What the task requires: All of the data should be given again word for word, though the images are to be left out.
Input data section start
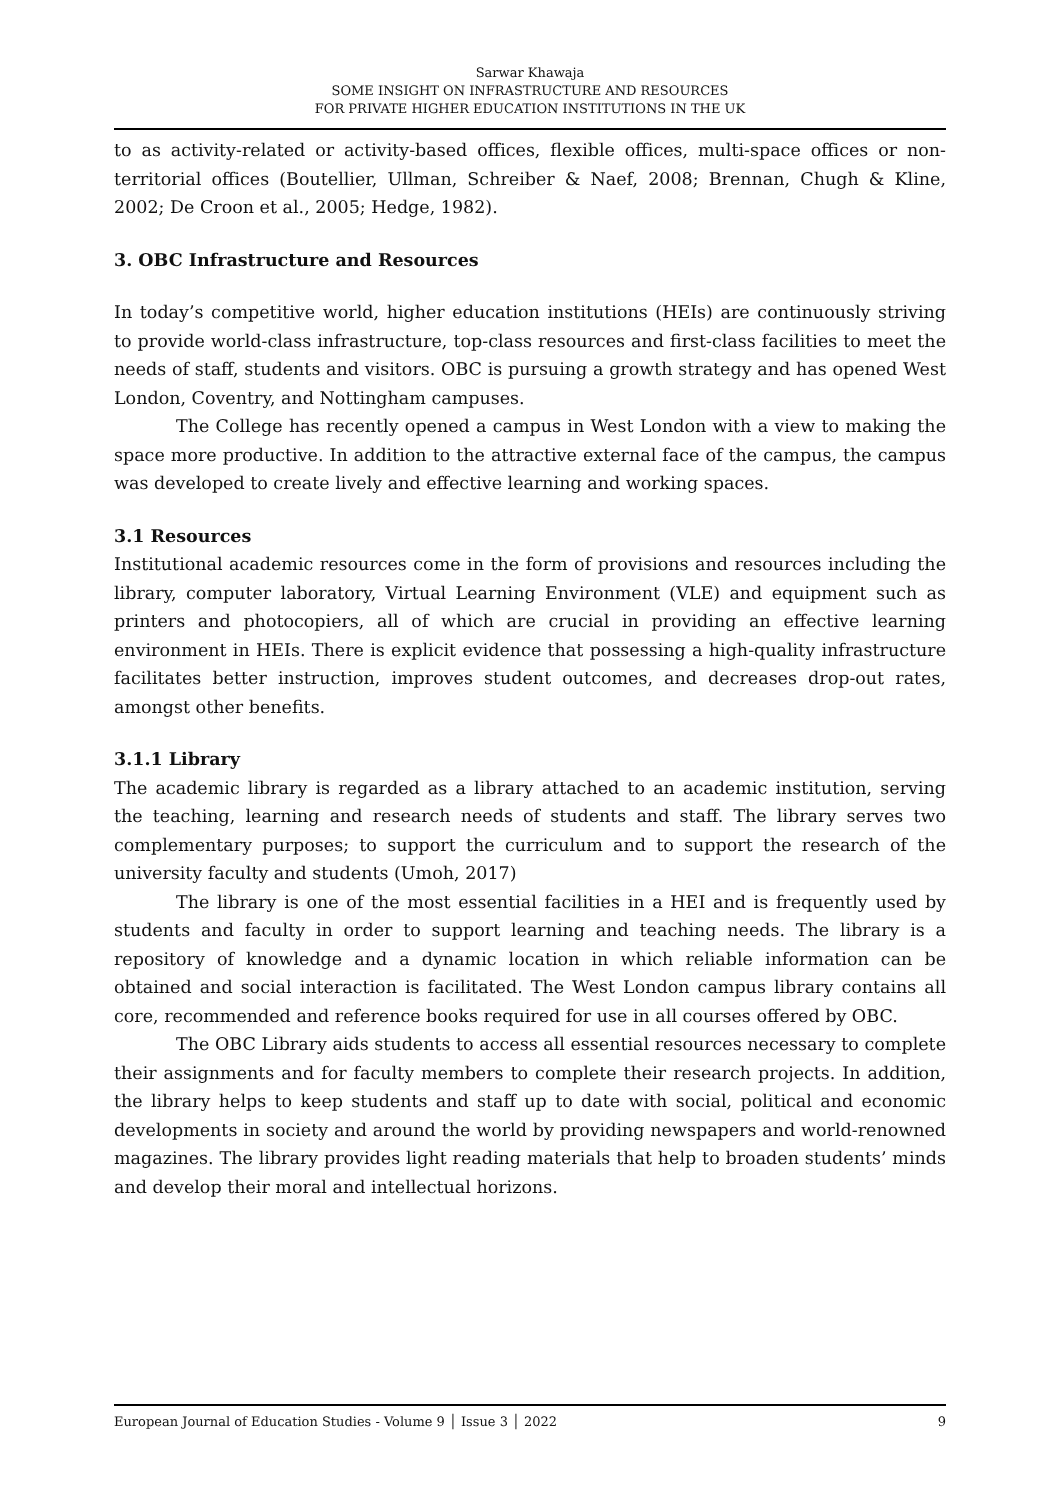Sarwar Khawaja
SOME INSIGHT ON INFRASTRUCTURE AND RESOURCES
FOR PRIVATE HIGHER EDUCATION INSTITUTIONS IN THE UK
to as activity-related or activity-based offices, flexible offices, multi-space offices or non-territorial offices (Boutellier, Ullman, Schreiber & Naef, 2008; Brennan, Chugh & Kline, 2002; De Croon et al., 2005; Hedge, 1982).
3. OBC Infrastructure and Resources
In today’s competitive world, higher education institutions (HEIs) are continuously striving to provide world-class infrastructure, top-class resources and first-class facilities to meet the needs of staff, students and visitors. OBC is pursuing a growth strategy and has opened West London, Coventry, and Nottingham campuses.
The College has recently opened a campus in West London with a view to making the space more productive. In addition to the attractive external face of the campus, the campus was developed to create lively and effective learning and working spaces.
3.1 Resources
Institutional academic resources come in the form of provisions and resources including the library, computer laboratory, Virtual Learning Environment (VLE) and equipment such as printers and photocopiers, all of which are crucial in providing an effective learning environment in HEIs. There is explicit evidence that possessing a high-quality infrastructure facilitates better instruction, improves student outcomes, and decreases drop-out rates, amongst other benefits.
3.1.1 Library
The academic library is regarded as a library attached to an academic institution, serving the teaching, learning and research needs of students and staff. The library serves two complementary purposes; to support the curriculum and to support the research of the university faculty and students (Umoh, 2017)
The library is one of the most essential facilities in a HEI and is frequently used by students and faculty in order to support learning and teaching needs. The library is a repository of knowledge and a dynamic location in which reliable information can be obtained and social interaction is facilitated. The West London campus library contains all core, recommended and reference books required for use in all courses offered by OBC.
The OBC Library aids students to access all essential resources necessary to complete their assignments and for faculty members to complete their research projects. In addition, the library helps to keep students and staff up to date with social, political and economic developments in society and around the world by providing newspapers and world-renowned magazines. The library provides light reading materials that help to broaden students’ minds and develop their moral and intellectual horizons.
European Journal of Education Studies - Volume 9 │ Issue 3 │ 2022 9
Input data section end
Output of the exercise:
Sarwar Khawaja
SOME INSIGHT ON INFRASTRUCTURE AND RESOURCES
FOR PRIVATE HIGHER EDUCATION INSTITUTIONS IN THE UK
to as activity-related or activity-based offices, flexible offices, multi-space offices or non-territorial offices (Boutellier, Ullman, Schreiber & Naef, 2008; Brennan, Chugh & Kline, 2002; De Croon et al., 2005; Hedge, 1982).
3. OBC Infrastructure and Resources
In today’s competitive world, higher education institutions (HEIs) are continuously striving to provide world-class infrastructure, top-class resources and first-class facilities to meet the needs of staff, students and visitors. OBC is pursuing a growth strategy and has opened West London, Coventry, and Nottingham campuses.
The College has recently opened a campus in West London with a view to making the space more productive. In addition to the attractive external face of the campus, the campus was developed to create lively and effective learning and working spaces.
3.1 Resources
Institutional academic resources come in the form of provisions and resources including the library, computer laboratory, Virtual Learning Environment (VLE) and equipment such as printers and photocopiers, all of which are crucial in providing an effective learning environment in HEIs. There is explicit evidence that possessing a high-quality infrastructure facilitates better instruction, improves student outcomes, and decreases drop-out rates, amongst other benefits.
3.1.1 Library
The academic library is regarded as a library attached to an academic institution, serving the teaching, learning and research needs of students and staff. The library serves two complementary purposes; to support the curriculum and to support the research of the university faculty and students (Umoh, 2017)
The library is one of the most essential facilities in a HEI and is frequently used by students and faculty in order to support learning and teaching needs. The library is a repository of knowledge and a dynamic location in which reliable information can be obtained and social interaction is facilitated. The West London campus library contains all core, recommended and reference books required for use in all courses offered by OBC.
The OBC Library aids students to access all essential resources necessary to complete their assignments and for faculty members to complete their research projects. In addition, the library helps to keep students and staff up to date with social, political and economic developments in society and around the world by providing newspapers and world-renowned magazines. The library provides light reading materials that help to broaden students’ minds and develop their moral and intellectual horizons.
European Journal of Education Studies - Volume 9 │ Issue 3 │ 2022 9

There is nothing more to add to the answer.